Who Says French Food Can't Be Friendly?
Think of "fine French cuisine" and you imagine pressed linen tablecloths, a lineup of wine glasses, tuxedoed waiters ferrying trays of oysters or silver-domed serving dishes. It's an experience that has persisted for generations: formal, classical and expensive.
But the definition of the quintessential French dining experience is evolving, thanks in part to one Paris chef. For eight years, Chef Christian Constant ran the kitchen at Crillon, one of the city's top hotels, where he earned two coveted Michelin rating-system stars. But at the height of his success he left the hotel restaurant to branch out on his own.
"He had the impression that he was falling asleep in the kitchen," Constant's wife, Catherine, says. "He was getting a bit stagnating."

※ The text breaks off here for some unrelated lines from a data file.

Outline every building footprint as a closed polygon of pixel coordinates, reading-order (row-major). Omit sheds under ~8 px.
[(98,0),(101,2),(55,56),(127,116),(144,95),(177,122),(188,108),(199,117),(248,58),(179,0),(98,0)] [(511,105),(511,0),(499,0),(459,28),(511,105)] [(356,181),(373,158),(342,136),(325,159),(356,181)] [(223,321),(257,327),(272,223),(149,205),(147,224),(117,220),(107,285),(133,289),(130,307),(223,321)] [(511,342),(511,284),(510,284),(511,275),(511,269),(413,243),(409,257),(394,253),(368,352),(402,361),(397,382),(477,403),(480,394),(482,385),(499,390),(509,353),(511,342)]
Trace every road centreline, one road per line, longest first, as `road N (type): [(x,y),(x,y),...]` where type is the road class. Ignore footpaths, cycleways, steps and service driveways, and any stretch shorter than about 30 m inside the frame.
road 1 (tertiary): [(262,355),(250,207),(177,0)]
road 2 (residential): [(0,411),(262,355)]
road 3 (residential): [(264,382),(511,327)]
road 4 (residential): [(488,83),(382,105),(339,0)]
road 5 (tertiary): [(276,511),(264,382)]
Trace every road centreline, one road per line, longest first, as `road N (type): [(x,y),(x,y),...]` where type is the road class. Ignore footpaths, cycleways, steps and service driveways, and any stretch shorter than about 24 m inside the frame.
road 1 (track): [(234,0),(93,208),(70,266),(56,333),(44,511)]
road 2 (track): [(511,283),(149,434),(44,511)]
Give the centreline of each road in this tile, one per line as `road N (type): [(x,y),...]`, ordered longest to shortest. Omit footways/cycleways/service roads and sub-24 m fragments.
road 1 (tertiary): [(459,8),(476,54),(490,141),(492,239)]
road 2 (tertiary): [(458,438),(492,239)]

Constant now has four restaurants, each one small and relatively inexpensive, but still focused on quality food. (Take a look at one of the menus.) He's leading a mini-revolution that's reverberating in a small-but-devoted segment of France's culinary community.

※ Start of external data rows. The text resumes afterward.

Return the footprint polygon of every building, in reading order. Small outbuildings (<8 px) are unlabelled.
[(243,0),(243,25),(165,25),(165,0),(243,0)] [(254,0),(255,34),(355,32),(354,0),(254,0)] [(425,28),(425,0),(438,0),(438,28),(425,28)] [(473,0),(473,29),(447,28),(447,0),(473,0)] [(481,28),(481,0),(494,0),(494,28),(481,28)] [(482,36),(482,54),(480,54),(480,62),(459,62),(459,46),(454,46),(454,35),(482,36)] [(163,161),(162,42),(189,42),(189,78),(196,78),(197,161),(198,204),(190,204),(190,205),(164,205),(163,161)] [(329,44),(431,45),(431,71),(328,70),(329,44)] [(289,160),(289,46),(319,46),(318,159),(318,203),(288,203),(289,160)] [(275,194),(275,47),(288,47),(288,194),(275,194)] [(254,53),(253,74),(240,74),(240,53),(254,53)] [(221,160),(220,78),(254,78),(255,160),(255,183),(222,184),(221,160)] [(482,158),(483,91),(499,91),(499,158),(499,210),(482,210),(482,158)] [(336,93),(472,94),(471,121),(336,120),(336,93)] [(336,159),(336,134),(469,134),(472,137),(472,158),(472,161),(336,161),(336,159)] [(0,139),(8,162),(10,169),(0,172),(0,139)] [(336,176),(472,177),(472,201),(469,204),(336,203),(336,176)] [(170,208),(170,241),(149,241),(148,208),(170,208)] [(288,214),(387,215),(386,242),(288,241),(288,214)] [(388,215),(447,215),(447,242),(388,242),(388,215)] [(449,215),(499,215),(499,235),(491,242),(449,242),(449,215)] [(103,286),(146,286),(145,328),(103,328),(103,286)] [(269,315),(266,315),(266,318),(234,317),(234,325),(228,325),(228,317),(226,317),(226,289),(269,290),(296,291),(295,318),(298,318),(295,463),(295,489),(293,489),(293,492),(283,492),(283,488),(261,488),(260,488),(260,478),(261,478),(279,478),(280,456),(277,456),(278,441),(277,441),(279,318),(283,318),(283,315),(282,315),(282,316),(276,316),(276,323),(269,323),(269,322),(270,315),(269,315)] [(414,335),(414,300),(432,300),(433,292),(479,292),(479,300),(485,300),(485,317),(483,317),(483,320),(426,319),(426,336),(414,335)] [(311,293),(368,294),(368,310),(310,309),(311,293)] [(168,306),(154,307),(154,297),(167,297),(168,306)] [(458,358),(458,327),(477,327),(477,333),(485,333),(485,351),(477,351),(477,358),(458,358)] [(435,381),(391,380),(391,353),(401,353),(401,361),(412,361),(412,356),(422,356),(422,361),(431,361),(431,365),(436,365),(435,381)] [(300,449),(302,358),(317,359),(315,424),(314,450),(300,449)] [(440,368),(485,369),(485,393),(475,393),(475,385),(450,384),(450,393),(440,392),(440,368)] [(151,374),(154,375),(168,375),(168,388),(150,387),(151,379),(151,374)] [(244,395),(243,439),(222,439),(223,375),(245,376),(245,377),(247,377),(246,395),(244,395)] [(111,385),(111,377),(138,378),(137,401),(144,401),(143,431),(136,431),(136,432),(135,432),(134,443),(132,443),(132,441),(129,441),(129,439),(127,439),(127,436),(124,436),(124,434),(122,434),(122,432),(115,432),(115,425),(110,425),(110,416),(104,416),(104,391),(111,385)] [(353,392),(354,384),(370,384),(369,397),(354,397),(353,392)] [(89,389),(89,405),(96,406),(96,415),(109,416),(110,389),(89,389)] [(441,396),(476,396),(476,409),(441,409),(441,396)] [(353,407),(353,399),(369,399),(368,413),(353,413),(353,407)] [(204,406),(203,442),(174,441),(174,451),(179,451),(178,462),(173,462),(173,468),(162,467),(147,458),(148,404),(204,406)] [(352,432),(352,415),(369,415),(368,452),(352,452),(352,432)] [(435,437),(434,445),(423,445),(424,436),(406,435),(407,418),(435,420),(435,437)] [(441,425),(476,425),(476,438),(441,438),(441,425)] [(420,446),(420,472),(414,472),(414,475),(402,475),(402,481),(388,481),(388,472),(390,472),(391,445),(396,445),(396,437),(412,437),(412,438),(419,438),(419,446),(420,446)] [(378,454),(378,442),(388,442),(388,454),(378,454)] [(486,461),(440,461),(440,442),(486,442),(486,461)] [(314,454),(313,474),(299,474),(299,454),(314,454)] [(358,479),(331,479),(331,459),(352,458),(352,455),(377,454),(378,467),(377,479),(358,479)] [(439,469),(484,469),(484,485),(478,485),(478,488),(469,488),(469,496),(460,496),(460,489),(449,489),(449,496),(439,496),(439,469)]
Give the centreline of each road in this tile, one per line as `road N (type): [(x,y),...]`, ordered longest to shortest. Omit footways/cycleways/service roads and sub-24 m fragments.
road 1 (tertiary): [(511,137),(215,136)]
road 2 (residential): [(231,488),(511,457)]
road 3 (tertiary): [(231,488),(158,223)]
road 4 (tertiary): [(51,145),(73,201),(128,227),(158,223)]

For author Michael Steinberger, the revolution has arrived just in time. Steinberger has a new book called Au Revoir To All That: Food, Wine, and the End of France, in which he laments the decline of the French culinary tradition.
It's not that you can't still get great food, but something essential has changed, Steinberger says. Working families have less time for cooking at home, so French children aren't raised on great food. Bread, wine and cheese makers have all faced problems, and high taxes and bureaucracy make running a restaurant so difficult that many of Paris's top young chefs have defected to London or New York.
For Steinberger, France's culinary slide is a loss that neither the stuffy, rigidly designed, Michelin-starred restaurants nor the hugely popular McDonald's chain — a location is planned for the food court at the Louvre — can make up for.
But he says that a generation of young French chefs, trained by Constant, has started cooking classical French food and serving it in simpler surroundings, for reasonable prices.
"Bistronomie is this idea that's taken root here in Paris," Steinberger says. "Talented chefs have decided, 'You know what, we don't want to have anything to do with this Michelin system. We don't care about winning three stars. We don't want to have these luxury palaces where you've got five or six people in penguin suits hovering over you. We don't want to do that and our clientele doesn't want it anymore. What they want is good food at prices they can afford.'"
Judging from the lines outside his restaurants, Christian Constant seems to be giving the people what they want — no more complicated place settings, hovering wine stewards and uptight staff. Constant's staff — which he likens to a rugby team — manages to produce small wonders from tiny kitchens, in a comfortable, welcoming atmosphere that seems to please everyone involved.
"We have this restaurant where everybody enjoys working," Constant says, his wife Catherine acting as translator. "We love the relationship that we have with our clients now. It's much more relaxed, but still professional."